Task goal: Find the word "site" below. Copy each line that has it.

[Collected data entries]
************

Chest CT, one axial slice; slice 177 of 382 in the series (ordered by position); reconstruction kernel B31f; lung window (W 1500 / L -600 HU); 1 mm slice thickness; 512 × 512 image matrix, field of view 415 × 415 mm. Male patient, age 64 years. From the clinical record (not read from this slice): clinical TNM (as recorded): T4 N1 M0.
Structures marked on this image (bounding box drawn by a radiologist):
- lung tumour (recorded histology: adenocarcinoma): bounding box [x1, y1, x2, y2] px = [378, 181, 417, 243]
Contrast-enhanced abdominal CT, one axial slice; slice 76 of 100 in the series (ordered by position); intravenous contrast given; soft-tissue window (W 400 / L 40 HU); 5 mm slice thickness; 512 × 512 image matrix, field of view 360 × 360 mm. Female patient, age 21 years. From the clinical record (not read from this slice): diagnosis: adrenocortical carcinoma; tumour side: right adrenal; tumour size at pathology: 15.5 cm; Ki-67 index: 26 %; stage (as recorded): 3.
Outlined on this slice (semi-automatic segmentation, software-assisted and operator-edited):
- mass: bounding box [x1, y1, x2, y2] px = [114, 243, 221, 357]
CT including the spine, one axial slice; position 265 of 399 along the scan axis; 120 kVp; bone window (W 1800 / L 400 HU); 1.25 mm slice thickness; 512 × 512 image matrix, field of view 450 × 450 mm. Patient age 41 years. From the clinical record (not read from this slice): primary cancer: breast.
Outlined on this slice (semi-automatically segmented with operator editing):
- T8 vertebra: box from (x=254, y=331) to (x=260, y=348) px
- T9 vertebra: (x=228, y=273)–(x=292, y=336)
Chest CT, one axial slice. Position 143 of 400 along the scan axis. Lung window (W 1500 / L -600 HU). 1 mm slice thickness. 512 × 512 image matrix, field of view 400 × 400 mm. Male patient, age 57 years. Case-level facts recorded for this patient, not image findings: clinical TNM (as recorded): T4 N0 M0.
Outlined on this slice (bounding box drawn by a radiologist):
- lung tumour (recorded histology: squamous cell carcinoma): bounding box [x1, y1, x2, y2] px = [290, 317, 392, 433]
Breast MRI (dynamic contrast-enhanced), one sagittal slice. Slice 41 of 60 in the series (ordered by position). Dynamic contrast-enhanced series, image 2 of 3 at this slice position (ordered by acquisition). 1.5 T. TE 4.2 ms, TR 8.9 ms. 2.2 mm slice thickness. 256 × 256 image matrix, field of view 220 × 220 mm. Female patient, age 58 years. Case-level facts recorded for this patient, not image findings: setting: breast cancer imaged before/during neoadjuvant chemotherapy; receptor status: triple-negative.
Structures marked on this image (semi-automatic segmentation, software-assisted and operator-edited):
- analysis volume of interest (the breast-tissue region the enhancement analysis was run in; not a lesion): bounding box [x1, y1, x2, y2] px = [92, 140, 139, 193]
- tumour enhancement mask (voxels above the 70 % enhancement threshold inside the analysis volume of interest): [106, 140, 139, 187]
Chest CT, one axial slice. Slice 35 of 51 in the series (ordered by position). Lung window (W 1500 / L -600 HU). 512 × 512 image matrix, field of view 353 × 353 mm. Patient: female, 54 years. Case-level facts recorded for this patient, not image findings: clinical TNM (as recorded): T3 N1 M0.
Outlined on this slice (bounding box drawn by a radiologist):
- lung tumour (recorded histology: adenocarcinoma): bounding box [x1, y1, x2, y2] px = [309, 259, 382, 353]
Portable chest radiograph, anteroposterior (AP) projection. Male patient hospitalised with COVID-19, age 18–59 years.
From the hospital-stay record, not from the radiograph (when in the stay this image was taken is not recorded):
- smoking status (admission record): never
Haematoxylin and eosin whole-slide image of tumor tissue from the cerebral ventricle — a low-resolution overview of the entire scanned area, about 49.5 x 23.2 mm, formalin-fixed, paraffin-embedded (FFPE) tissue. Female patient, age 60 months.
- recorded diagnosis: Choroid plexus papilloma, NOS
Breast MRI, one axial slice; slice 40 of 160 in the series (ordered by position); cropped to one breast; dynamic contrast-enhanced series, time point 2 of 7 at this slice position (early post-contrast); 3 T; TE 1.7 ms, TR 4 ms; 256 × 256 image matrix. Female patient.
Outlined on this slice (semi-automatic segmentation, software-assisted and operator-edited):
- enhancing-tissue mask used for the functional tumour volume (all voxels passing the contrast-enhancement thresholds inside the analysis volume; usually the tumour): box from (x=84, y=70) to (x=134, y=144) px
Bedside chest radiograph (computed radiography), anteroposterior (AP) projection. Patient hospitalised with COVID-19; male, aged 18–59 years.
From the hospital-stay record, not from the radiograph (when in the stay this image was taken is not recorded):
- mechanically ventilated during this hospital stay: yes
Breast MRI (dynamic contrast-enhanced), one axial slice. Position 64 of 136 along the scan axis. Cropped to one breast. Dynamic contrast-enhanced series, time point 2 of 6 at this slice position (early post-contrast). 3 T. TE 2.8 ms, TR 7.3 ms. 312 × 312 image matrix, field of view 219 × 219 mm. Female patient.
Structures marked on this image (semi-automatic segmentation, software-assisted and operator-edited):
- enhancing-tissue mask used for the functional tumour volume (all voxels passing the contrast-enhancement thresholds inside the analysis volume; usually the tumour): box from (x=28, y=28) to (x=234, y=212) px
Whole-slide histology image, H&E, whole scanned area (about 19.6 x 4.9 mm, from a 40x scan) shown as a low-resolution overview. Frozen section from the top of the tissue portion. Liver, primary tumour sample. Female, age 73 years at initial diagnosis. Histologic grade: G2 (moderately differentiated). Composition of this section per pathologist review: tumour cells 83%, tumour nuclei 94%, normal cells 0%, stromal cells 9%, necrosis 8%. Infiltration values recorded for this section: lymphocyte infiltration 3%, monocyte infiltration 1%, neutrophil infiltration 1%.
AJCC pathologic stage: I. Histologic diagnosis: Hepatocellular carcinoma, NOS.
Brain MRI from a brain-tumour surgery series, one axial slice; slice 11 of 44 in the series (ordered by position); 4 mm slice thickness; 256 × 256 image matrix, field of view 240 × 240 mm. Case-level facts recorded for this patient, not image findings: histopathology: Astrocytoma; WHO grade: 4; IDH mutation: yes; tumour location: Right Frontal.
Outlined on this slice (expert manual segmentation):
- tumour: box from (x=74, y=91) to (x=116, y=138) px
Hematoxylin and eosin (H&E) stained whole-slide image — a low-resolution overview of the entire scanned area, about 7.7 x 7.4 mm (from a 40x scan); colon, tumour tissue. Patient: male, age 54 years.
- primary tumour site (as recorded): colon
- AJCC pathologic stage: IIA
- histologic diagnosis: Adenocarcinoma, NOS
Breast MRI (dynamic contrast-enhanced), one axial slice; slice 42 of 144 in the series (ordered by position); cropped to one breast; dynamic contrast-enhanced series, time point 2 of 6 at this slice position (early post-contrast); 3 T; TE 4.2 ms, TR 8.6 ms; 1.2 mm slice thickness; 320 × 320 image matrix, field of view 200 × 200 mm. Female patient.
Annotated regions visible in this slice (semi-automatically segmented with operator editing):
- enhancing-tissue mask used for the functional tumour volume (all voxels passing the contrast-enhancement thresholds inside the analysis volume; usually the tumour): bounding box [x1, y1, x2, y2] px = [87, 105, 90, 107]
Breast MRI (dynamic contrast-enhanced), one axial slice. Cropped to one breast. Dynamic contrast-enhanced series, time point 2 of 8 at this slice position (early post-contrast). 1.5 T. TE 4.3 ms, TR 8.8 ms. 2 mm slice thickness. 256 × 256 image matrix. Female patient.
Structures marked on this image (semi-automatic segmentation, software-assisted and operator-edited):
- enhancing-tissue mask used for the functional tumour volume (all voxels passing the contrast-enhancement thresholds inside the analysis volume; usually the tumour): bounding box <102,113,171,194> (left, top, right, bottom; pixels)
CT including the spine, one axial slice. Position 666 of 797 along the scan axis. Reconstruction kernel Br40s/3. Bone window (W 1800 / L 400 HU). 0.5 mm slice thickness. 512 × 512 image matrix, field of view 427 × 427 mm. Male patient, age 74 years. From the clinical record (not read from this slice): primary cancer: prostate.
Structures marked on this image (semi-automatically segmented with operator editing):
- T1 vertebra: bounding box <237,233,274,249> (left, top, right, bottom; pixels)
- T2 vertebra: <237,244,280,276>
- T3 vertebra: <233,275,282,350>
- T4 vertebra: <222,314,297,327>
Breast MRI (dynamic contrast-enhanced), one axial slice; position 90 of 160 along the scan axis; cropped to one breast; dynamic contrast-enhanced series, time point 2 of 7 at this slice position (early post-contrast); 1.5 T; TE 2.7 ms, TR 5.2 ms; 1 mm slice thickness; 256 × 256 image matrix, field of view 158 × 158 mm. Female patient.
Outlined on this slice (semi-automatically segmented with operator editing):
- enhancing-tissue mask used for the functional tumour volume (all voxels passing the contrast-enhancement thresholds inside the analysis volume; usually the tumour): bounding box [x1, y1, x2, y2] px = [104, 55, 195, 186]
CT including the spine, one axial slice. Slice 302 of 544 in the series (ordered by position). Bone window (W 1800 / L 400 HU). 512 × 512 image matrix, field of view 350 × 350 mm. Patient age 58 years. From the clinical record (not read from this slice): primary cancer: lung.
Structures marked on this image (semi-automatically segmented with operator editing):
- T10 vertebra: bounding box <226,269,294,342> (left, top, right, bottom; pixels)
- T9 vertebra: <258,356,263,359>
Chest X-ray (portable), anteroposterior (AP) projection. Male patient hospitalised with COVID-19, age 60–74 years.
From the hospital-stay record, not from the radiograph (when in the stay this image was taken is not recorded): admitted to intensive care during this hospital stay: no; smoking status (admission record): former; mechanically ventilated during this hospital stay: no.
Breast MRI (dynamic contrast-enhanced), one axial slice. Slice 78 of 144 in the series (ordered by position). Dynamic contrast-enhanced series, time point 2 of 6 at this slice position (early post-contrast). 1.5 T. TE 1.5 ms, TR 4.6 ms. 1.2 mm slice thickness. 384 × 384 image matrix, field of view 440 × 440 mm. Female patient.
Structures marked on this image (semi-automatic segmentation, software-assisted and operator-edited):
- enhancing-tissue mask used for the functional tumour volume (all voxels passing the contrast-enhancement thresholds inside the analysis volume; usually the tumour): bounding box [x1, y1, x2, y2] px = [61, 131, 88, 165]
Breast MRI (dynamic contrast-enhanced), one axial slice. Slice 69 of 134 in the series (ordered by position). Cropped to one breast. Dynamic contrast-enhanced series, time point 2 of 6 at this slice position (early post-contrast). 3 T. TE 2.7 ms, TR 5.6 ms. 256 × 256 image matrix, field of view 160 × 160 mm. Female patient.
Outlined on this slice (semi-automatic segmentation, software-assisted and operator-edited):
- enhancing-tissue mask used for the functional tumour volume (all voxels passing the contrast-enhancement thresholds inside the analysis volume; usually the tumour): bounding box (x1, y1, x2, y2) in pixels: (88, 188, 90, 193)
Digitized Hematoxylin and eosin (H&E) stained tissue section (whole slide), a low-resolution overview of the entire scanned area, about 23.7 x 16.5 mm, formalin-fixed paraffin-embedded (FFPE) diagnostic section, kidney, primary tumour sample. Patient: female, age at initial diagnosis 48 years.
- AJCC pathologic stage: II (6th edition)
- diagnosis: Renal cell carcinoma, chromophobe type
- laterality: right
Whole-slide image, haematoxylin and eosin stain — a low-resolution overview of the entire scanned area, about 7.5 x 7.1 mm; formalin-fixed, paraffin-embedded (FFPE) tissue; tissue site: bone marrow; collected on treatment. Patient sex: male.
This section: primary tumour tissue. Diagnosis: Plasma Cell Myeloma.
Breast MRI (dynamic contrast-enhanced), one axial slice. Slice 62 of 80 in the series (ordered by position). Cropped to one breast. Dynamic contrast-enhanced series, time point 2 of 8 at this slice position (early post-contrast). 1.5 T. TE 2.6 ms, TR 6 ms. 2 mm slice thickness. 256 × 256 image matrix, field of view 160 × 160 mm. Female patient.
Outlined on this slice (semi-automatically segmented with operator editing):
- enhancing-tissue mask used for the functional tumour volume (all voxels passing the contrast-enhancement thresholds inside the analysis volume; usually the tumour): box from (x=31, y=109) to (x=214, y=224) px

************

Task response:
- primary tumour site (as recorded): colon
Whole-slide image, haematoxylin and eosin stain — a low-resolution overview of the entire scanned area, about 7.5 x 7.1 mm; formalin-fixed, paraffin-embedded (FFPE) tissue; tissue site: bone marrow; collected on treatment. Patient sex: male.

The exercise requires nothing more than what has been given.